◆ **Exercise description**
When a line below contains the word "NOTIFY", copy that line.

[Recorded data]

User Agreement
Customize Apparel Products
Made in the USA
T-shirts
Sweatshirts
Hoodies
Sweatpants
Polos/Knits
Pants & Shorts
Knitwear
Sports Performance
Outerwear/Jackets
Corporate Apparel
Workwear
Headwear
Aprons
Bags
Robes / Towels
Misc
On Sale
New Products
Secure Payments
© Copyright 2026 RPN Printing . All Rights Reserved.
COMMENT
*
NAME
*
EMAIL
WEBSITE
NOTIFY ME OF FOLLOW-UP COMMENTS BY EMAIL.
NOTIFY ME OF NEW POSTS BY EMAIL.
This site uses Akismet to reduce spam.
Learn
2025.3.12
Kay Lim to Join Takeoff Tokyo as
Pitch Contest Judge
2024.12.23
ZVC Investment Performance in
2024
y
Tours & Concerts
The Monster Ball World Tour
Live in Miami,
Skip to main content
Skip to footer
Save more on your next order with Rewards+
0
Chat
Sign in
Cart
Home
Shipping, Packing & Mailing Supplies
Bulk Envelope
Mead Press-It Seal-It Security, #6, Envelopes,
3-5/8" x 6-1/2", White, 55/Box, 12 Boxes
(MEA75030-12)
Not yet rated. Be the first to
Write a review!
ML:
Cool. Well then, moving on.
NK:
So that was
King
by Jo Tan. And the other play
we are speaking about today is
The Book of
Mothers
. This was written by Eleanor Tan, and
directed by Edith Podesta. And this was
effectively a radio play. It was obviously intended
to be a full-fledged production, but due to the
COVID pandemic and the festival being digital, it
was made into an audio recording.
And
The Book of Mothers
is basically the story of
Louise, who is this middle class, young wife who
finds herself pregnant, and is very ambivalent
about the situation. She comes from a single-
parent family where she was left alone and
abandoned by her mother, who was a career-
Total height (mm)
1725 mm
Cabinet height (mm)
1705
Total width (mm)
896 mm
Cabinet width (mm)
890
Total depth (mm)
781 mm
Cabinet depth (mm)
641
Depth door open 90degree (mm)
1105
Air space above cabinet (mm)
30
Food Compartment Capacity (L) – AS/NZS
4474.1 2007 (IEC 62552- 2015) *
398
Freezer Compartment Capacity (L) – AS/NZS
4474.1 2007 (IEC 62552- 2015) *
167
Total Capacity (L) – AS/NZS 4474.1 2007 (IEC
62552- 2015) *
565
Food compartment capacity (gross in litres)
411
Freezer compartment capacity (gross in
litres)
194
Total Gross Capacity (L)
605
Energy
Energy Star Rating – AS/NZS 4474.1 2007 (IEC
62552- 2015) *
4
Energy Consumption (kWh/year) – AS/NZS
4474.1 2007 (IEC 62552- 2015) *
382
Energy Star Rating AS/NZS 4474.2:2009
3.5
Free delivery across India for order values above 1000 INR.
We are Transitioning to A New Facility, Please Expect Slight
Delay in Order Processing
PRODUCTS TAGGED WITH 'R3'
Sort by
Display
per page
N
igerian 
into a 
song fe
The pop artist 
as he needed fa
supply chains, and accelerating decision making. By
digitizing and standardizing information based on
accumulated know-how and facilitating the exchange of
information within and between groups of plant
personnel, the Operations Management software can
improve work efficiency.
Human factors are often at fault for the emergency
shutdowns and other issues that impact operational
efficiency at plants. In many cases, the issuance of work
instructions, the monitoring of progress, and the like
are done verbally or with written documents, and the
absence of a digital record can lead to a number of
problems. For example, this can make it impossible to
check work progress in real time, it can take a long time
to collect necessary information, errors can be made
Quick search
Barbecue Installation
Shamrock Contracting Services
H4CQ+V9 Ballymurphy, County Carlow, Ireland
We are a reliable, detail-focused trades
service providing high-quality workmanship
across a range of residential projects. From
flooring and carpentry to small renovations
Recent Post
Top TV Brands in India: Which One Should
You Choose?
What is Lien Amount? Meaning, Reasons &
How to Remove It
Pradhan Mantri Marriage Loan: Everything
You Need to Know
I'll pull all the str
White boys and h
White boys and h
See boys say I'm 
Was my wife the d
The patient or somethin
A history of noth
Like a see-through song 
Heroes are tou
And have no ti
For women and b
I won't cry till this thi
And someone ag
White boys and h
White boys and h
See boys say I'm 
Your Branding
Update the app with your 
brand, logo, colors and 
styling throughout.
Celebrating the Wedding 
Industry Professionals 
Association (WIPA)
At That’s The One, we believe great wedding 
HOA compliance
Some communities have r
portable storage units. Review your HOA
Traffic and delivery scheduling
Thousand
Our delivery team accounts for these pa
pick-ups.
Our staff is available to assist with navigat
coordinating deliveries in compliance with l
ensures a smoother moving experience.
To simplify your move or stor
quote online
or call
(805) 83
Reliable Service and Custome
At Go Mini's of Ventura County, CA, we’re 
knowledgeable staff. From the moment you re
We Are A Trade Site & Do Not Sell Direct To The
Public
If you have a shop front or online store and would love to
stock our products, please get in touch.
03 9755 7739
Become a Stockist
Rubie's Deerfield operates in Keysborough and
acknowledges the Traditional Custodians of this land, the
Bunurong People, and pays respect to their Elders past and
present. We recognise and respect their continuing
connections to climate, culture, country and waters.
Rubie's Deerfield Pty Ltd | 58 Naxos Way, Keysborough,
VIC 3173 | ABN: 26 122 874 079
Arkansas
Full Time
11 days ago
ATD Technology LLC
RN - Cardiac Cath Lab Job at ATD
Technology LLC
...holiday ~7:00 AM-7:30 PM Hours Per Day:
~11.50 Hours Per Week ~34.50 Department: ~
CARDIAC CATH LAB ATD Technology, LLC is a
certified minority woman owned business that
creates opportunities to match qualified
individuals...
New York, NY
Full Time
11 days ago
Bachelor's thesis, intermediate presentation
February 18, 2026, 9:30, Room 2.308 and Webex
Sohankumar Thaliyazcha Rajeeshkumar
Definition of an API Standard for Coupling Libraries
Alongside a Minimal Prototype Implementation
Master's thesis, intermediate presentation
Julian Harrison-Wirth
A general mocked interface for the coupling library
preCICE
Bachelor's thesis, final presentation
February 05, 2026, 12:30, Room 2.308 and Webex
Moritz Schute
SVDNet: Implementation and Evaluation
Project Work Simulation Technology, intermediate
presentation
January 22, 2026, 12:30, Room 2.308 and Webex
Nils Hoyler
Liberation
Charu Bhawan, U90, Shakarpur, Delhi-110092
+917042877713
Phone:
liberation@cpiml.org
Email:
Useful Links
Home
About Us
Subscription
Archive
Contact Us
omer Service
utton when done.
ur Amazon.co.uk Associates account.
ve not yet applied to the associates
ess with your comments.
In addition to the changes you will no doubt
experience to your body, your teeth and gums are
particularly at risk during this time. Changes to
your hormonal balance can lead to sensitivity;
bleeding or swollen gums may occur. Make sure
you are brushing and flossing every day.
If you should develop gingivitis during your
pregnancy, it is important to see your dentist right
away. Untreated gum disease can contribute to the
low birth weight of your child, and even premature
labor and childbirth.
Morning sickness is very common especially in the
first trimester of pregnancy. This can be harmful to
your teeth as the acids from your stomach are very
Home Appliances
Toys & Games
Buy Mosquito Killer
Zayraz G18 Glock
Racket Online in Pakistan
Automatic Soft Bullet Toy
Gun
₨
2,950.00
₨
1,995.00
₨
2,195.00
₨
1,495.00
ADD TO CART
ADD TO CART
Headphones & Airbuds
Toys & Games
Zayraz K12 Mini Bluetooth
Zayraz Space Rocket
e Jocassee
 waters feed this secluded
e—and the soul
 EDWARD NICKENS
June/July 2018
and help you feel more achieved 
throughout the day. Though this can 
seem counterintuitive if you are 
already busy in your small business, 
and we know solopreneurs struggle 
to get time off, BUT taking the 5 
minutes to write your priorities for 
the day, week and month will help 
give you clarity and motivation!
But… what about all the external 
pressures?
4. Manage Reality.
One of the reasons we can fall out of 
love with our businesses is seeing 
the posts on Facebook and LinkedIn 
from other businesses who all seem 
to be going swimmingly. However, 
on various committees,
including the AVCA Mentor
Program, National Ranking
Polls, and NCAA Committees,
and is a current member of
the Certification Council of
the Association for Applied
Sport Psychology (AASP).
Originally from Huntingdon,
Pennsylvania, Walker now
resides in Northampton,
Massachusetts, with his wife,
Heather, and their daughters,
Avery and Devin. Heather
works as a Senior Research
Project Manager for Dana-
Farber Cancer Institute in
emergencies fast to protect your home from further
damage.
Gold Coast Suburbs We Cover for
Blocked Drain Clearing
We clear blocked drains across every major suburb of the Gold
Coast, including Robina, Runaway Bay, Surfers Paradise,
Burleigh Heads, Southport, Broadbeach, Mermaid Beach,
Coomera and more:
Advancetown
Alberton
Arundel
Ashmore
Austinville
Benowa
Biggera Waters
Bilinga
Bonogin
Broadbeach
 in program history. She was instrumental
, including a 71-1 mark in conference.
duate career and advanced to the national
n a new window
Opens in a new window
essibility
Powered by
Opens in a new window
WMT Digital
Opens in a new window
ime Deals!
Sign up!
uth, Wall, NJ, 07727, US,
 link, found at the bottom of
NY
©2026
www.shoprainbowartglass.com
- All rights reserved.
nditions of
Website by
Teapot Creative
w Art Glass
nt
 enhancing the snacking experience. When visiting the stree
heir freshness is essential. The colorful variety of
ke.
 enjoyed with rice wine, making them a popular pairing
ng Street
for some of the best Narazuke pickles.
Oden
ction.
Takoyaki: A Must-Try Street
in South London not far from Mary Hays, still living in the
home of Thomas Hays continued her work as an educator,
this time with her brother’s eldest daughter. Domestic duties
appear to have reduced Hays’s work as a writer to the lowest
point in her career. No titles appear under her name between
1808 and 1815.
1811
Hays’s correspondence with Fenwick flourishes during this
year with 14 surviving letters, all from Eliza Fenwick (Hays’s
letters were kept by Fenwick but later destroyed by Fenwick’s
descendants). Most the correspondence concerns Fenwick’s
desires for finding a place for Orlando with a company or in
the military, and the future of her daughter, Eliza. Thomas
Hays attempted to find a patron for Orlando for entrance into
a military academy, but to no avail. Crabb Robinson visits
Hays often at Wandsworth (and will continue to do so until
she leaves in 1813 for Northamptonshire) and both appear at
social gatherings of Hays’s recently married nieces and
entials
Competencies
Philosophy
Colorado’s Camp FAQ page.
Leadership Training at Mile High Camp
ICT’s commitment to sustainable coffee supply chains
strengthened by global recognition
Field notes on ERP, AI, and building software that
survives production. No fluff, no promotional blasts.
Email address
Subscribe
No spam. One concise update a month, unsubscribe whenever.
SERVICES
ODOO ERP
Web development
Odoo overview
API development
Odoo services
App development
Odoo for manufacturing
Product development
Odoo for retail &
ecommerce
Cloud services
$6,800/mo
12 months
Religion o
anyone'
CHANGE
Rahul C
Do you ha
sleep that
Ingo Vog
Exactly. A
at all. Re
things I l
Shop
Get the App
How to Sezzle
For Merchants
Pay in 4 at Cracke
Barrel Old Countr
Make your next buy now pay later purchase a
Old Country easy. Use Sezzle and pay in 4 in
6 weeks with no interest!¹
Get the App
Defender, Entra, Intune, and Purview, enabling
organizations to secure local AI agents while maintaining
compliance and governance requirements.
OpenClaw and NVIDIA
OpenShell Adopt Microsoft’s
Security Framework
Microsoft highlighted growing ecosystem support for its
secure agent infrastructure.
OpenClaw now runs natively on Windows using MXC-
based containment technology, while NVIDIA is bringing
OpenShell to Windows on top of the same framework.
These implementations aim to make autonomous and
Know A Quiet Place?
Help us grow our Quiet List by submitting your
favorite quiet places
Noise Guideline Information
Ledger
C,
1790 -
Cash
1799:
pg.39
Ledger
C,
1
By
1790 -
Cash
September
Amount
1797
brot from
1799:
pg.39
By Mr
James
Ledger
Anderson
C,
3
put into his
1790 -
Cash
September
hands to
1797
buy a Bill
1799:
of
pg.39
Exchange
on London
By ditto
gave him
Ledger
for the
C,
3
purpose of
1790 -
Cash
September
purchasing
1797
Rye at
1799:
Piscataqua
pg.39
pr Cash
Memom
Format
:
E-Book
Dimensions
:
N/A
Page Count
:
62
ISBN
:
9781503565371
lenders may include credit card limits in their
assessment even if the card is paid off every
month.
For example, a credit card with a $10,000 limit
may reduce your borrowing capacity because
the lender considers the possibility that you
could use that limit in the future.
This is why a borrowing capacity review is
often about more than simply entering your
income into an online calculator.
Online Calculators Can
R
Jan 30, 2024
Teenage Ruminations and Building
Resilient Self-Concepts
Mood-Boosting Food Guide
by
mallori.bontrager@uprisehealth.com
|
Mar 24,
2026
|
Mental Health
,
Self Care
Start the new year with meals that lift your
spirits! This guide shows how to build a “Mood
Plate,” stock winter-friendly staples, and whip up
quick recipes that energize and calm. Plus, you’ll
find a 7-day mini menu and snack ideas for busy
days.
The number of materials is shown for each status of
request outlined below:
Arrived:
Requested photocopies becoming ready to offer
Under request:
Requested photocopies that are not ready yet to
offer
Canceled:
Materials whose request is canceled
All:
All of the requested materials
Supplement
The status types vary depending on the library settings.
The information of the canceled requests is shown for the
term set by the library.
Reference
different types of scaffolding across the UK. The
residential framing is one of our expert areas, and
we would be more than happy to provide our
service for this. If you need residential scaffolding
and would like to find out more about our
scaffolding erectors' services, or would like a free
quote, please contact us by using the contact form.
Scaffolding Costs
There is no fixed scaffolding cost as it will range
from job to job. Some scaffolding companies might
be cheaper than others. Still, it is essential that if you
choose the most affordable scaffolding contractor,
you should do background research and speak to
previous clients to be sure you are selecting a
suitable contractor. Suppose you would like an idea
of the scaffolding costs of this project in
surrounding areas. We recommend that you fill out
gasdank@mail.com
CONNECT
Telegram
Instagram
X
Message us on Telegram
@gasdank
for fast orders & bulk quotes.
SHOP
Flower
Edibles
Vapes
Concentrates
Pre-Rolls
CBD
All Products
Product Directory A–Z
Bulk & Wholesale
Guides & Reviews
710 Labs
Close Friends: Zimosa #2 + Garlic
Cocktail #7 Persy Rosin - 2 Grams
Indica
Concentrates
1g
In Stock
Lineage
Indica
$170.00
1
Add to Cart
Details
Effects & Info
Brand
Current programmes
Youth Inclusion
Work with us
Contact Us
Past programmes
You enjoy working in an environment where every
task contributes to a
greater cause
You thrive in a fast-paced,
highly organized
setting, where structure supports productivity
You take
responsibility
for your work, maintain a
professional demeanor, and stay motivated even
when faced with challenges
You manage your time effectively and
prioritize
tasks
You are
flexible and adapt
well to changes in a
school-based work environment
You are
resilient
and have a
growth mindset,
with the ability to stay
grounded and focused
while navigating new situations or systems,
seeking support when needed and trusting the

◆ **Answer to this problem**
NOTIFY ME OF FOLLOW-UP COMMENTS BY EMAIL.
NOTIFY ME OF NEW POSTS BY EMAIL.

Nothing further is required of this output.